Задание »
Перепишите дословно фрагмент текста о Гумилеве и Блоке от слов «Брюсов спустя десятилетие» до слов «соперничества с Блоком18.».

Фрагмент текста »
Что вдруг
Шрифт:
Однако в 1910 году, после доклада Блока «О современном состоянии русского символизма», Гумилев склонен был сближать свое понимание идеала поэзии как строгого ремесла8 с некоторыми формулировками блоковского доклада9. Когда осенью 1911 года Гумилев вместе с Городецким организовал Цех поэтов, Блок (по-видимому, в пику Вяч. Иванову) рассматривался ими как «классик» этого кружка10.
Соответственно в поэзии Блока Гумилев выделял в этот период «акмеистические» черты (если «акмеизм» понимать в том несколько упрощенном смысле, как определял его один из шестерых акмеистов В.И. Нарбут: «Новая литературная школа, выступившая в защиту всего конкретного, действительного и жизненного»)11. Вот что писал Гумилев в 1912 году в одном из «Писем о русской поэзии»:
«Я не слушаю сказок, я простой человек», – говорит Пьеро в «Балаганчике»: и эти слова хотелось бы видеть эпиграфом ко всем трем книгам стихотворений Блока <…> О блоковской Прекрасной Даме много гадали – хотели видеть в ней то Жену, облеченную в Солнце, то Вечную женственность, то символ России. Но если поверить, что это просто девушка, в которую впервые был влюблен поэт, то, мне кажется, ни одно стихотворение в книге не опровергнет этого мнения, а сам образ, сделавшись ближе, станет еще чудеснее и бесконечно выиграет от этого в художественном отношении <…> В скрипках и колоколах «Ночных часов» (второй половины «Снежной ночи») уже нет истерии, – этот период счастливо пройден поэтом. Все линии четки и тверды12, и в то же время ни один образ не очерчен до замкнутости в самом себе, все живы в полном смысле этого слова, все трепетны, зыблются и плывут в «отчизну скрипок беспредельных13.
Брюсов спустя десятилетие замечал, что Блока (как и Кузмина, как и самого Брюсова) «акмеисты считали почти за своих»14. Однако сближения Блока с Цехом поэтов не произошло. Кроме первого, учредительного заседания Блок этот кружок не посещал15. Весной 1912 года среди некоторых членов Цеха поэтов начала формироваться программа акмеизма. В своих полемических выступлениях в конце 1912 – начале 1913 годов акмеисты шумно критиковали теории символистов, а отчасти и их творения16. И хотя с враждебными по отношению к Блоку высказываниями в этот период выступал в основном второй лидер акмеизма – Городецкий17, Гумилев уже в эти годы определился как литературный антипод Блока, тем более что с его стороны явно присутствовал элемент личного соперничества с Блоком18.

Исходные данные »
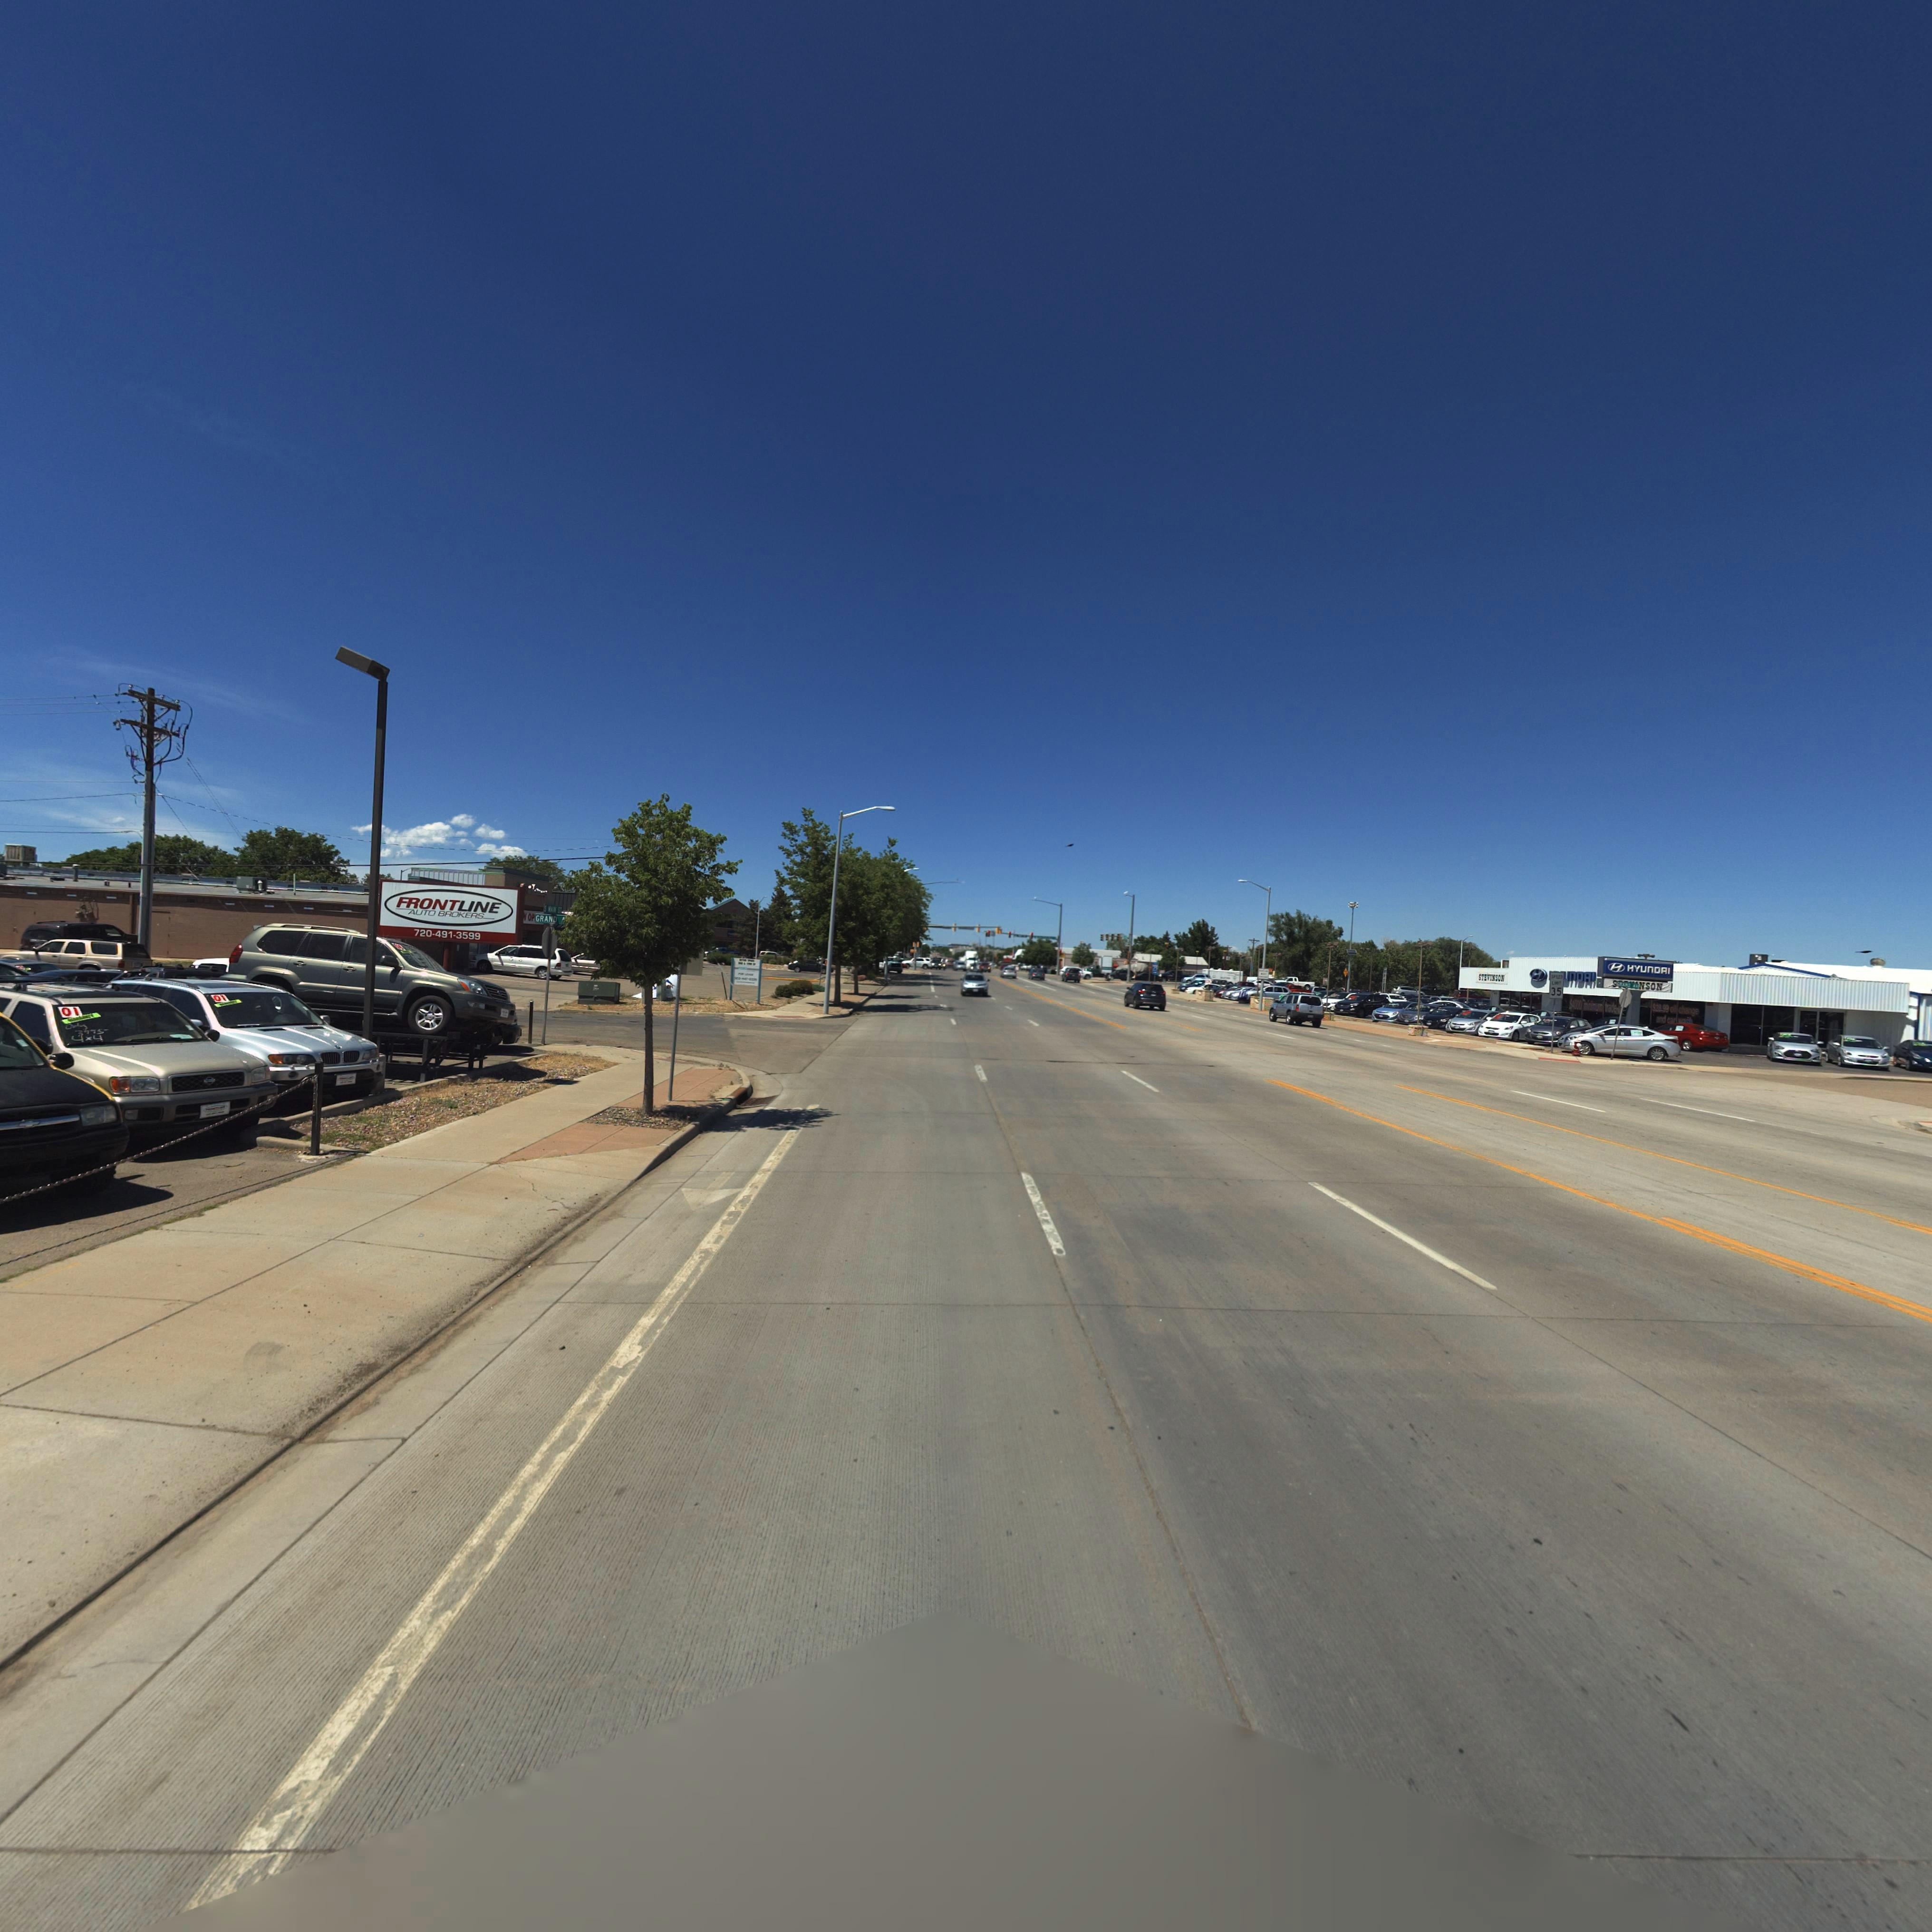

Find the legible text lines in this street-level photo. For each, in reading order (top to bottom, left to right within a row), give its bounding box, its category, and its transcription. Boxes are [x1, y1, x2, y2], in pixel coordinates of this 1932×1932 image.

Ответ »
Брюсов спустя десятилетие замечал, что Блока (как и Кузмина, как и самого Брюсова) «акмеисты считали почти за своих»14. Однако сближения Блока с Цехом поэтов не произошло. Кроме первого, учредительного заседания Блок этот кружок не посещал15. Весной 1912 года среди некоторых членов Цеха поэтов начала формироваться программа акмеизма. В своих полемических выступлениях в конце 1912 – начале 1913 годов акмеисты шумно критиковали теории символистов, а отчасти и их творения16. И хотя с враждебными по отношению к Блоку высказываниями в этот период выступал в основном второй лидер акмеизма – Городецкий17, Гумилев уже в эти годы определился как литературный антипод Блока, тем более что с его стороны явно присутствовал элемент личного соперничества с Блоком18.